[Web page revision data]

----

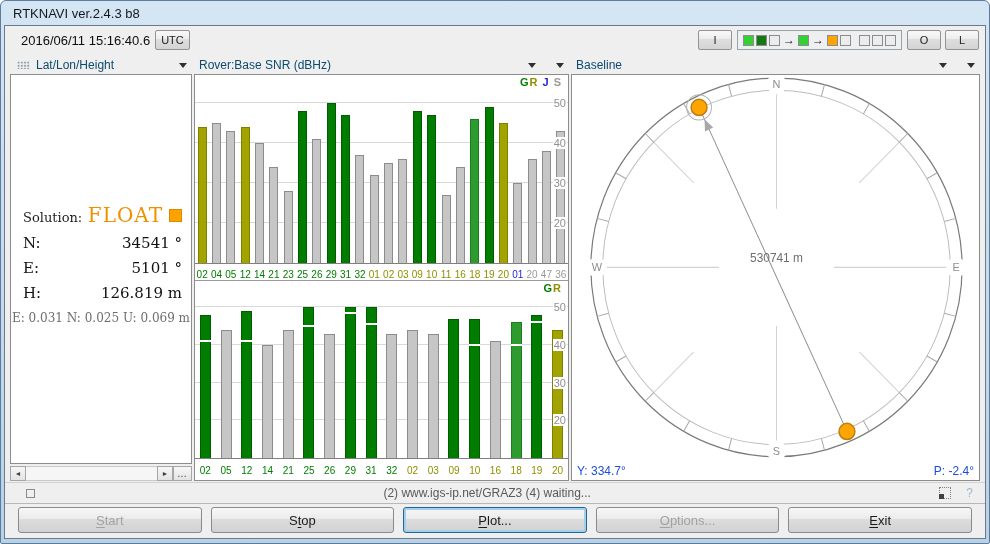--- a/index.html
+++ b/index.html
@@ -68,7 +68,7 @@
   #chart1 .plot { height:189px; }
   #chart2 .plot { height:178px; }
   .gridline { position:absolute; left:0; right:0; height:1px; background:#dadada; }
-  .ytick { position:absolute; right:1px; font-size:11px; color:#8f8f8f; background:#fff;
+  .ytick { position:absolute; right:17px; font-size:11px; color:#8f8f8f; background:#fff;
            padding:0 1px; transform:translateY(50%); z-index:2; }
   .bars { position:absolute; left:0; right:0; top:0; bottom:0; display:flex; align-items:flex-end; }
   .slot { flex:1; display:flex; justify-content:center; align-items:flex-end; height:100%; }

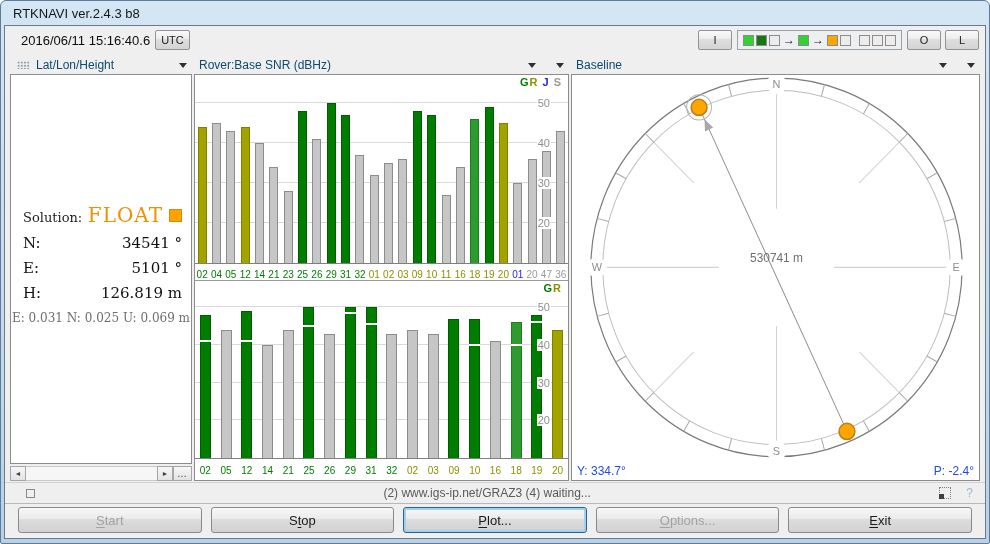--- a/index.html
+++ b/index.html
@@ -299,7 +299,7 @@
                 <div class="lb" style="color: rgb(143, 143, 0);">20</div>
                 <div class="lb" style="color: rgb(36, 36, 224);">01</div>
                 <div class="lb" style="color: rgb(154, 154, 154);">20</div>
-                <div class="lb" style="color: rgb(154, 154, 154);">47</div>
+                <div class="lb" style="color: rgb(154, 154, 154);">44</div>
                 <div class="lb" style="color: rgb(154, 154, 154);">36</div>
               </div>
               <div class="legend"><span style="color: rgb(0, 125, 0);">G</span><span style="color: rgb(143, 143, 0);">R</span><span class="spaced" style="color: rgb(36, 36, 224);">J</span><span class="spaced" style="color: rgb(154, 154, 154);">S</span></div>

----

Every line above should be transcribed word for word; leave the pictures out.

--- a/index.html
+++ b/index.html
@@ -68,7 +68,7 @@
   #chart1 .plot { height:189px; }
   #chart2 .plot { height:178px; }
   .gridline { position:absolute; left:0; right:0; height:1px; background:#dadada; }
-  .ytick { position:absolute; right:1px; font-size:11px; color:#8f8f8f; background:#fff;
+  .ytick { position:absolute; right:17px; font-size:11px; color:#8f8f8f; background:#fff;
            padding:0 1px; transform:translateY(50%); z-index:2; }
   .bars { position:absolute; left:0; right:0; top:0; bottom:0; display:flex; align-items:flex-end; }
   .slot { flex:1; display:flex; justify-content:center; align-items:flex-end; height:100%; }

--- a/index.html
+++ b/index.html
@@ -299,7 +299,7 @@
                 <div class="lb" style="color: rgb(143, 143, 0);">20</div>
                 <div class="lb" style="color: rgb(36, 36, 224);">01</div>
                 <div class="lb" style="color: rgb(154, 154, 154);">20</div>
-                <div class="lb" style="color: rgb(154, 154, 154);">47</div>
+                <div class="lb" style="color: rgb(154, 154, 154);">44</div>
                 <div class="lb" style="color: rgb(154, 154, 154);">36</div>
               </div>
               <div class="legend"><span style="color: rgb(0, 125, 0);">G</span><span style="color: rgb(143, 143, 0);">R</span><span class="spaced" style="color: rgb(36, 36, 224);">J</span><span class="spaced" style="color: rgb(154, 154, 154);">S</span></div>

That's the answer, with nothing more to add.